Keeps two EMAs — one over squared gradients, one over squared updates. The ratio of their square roots is dimensionally consistent — a “unitless” step size, so no separate \eta needed (in principle).

The update rule

\mathbf{s}_t = \rho \mathbf{s}_{t-1} + (1-\rho) \mathbf{g}_t^2,

\mathbf{u}_t = \rho \mathbf{u}_{t-1} + (1-\rho)(\Delta\mathbf{x}_t)^2,

where \mathbf{s}_t tracks squared gradients and \mathbf{u}_t tracks squared parameter updates. The actual step uses the previous update scale:

\Delta\mathbf{x}_t = -\frac{\sqrt{\mathbf{u}_{t-1}+\epsilon}} {\sqrt{\mathbf{s}_t+\epsilon}} \odot \mathbf{g}_t,

\mathbf{x}_t \leftarrow \mathbf{x}_{t-1} + \Delta\mathbf{x}_t.

In practice frameworks still expose a learning-rate hyper for fine-tuning.

From-scratch implementation

Two state buffers per parameter (s and delta):

%matplotlib inline
from d2l import mxnet as d2l
from mxnet import np, npx
npx.set_np()

def init_adadelta_states(feature_dim):
    s_w, s_b = d2l.zeros((feature_dim, 1)), d2l.zeros(1)
    delta_w, delta_b = d2l.zeros((feature_dim, 1)), d2l.zeros(1)
    return ((s_w, delta_w), (s_b, delta_b))

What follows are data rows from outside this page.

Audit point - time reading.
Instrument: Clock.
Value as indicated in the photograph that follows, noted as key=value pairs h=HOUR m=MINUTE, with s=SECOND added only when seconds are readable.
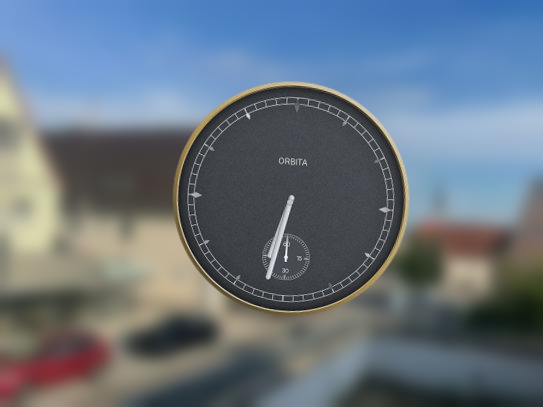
h=6 m=32
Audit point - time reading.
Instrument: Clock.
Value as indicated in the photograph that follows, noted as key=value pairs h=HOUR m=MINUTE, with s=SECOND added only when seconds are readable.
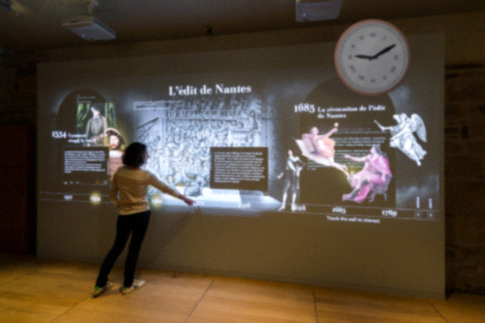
h=9 m=10
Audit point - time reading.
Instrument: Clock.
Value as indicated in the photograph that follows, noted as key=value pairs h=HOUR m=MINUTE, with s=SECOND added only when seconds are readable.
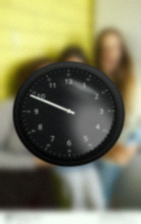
h=9 m=49
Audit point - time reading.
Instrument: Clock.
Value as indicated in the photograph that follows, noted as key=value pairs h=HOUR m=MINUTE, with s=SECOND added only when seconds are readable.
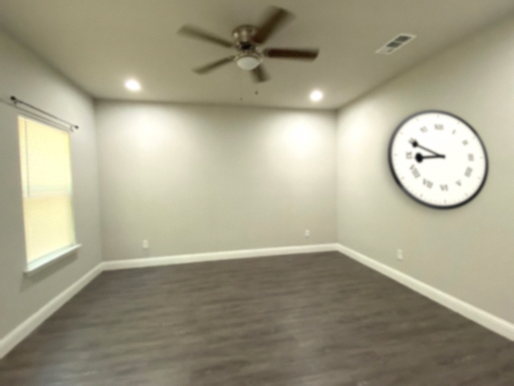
h=8 m=49
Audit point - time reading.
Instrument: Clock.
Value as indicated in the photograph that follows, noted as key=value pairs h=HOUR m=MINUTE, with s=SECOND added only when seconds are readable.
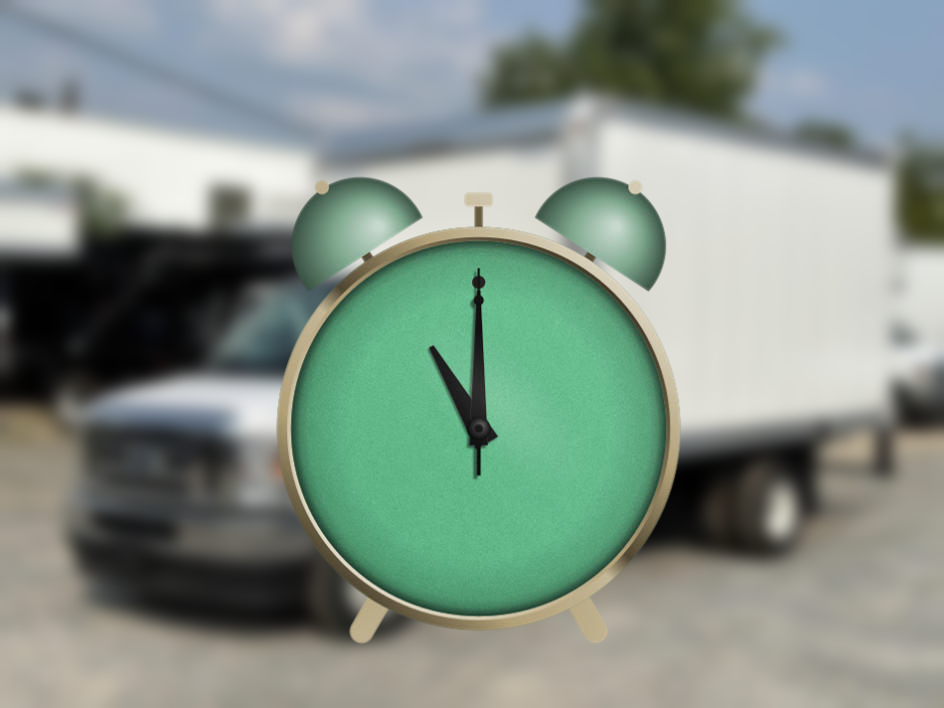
h=11 m=0 s=0
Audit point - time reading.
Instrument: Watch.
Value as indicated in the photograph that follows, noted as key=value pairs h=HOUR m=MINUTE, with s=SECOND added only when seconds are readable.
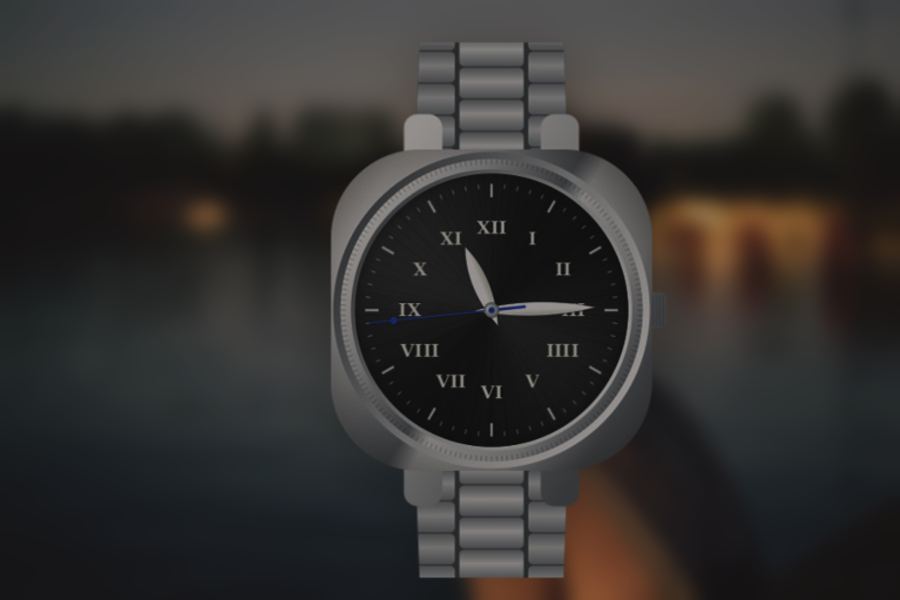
h=11 m=14 s=44
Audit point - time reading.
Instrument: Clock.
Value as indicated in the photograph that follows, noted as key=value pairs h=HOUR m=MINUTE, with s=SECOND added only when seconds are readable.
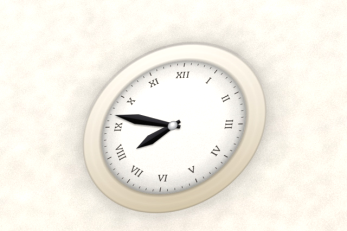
h=7 m=47
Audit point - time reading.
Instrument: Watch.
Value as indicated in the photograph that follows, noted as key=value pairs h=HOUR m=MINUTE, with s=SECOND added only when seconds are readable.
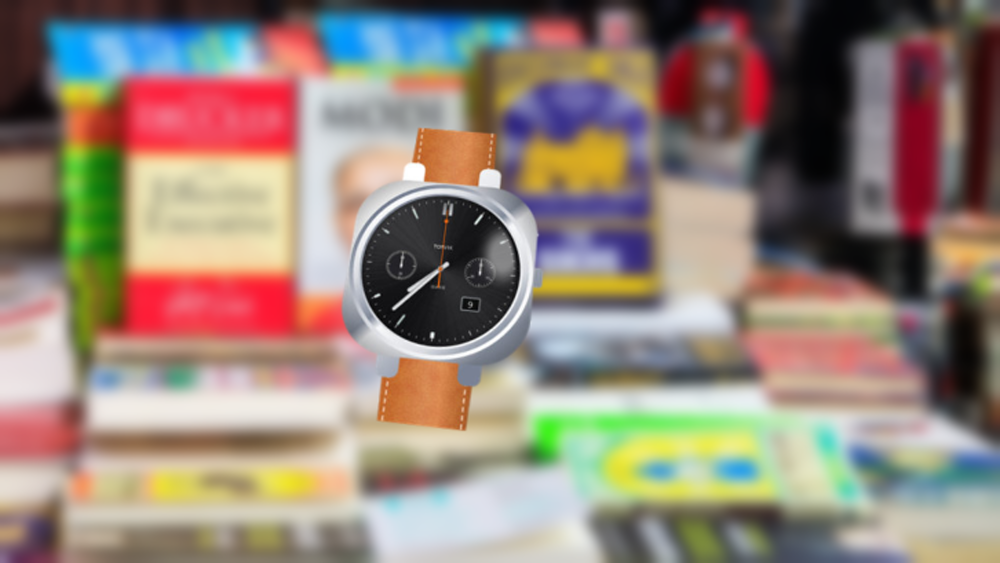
h=7 m=37
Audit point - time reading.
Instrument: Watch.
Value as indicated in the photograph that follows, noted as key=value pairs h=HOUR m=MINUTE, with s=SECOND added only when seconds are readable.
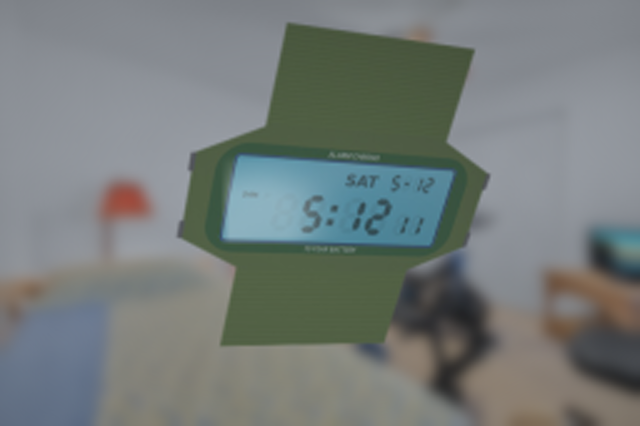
h=5 m=12 s=11
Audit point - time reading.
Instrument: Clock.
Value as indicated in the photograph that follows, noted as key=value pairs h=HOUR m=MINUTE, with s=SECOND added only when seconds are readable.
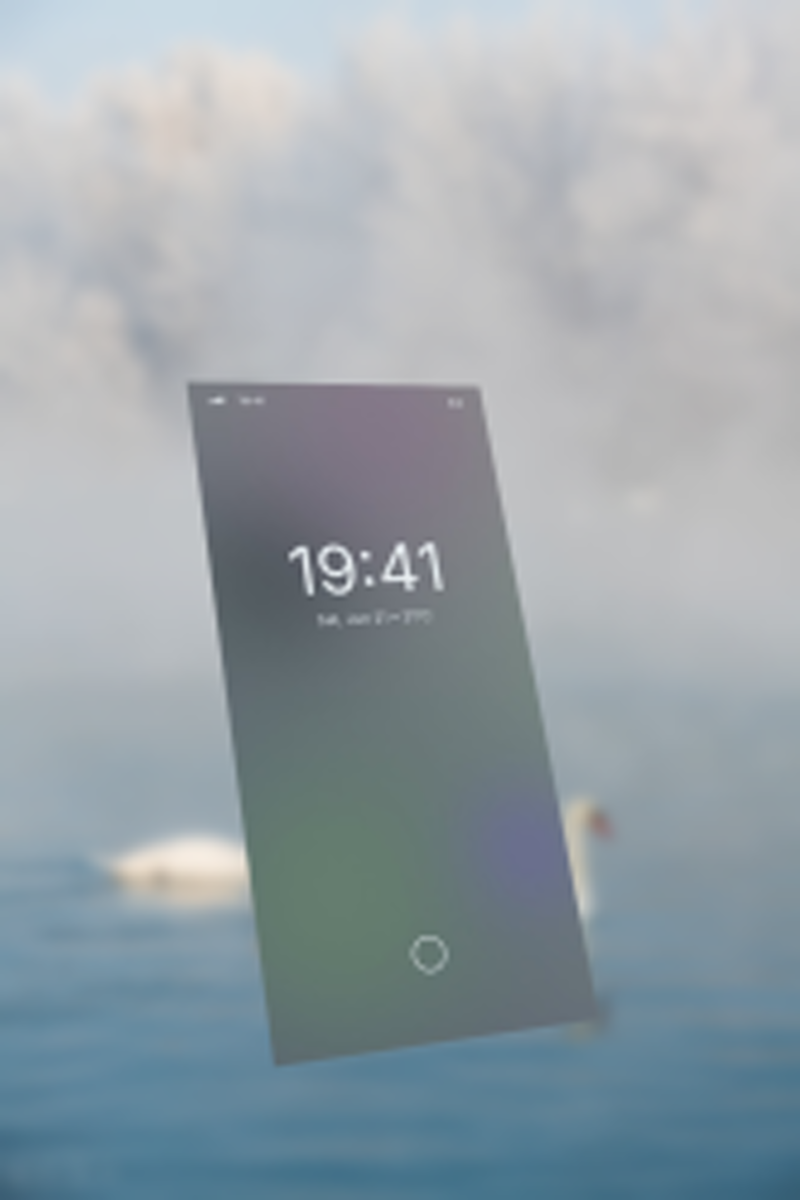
h=19 m=41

def adadelta(params, states, hyperparams):
    rho, eps = hyperparams['rho'], 1e-5
    for p, (s, delta) in zip(params, states):
        # In-place updates via [:]
        s[:] = rho * s + (1 - rho) * np.square(p.grad)
        g = (np.sqrt(delta + eps) / np.sqrt(s + eps)) * p.grad
        p[:] -= g
        delta[:] = rho * delta + (1 - rho) * g * g
data_iter, feature_dim = d2l.get_data_ch11(batch_size=10)
d2l.train_ch11(adadelta, init_adadelta_states(feature_dim),
               {'rho': 0.9}, data_iter, feature_dim);

The loss curve should be read as a scale-adaptation demo: Adadelta trains without the hand-picked global learning rate that earlier optimizers needed.

Concise: framework Adadelta

d2l.train_concise_ch11('adadelta', {'rho': 0.9}, data_iter)

Recap

  • Two EMAs: squared gradients \mathbf{s}_t and squared updates \mathbf{u}_t.
  • Per-parameter step is the ratio \sqrt{\mathbf{u}_{t-1}}/\sqrt{\mathbf{s}_t}, dimensionally consistent — drops the explicit learning rate.
  • Less popular today than Adam, but a good case study in scale-invariant optimization design.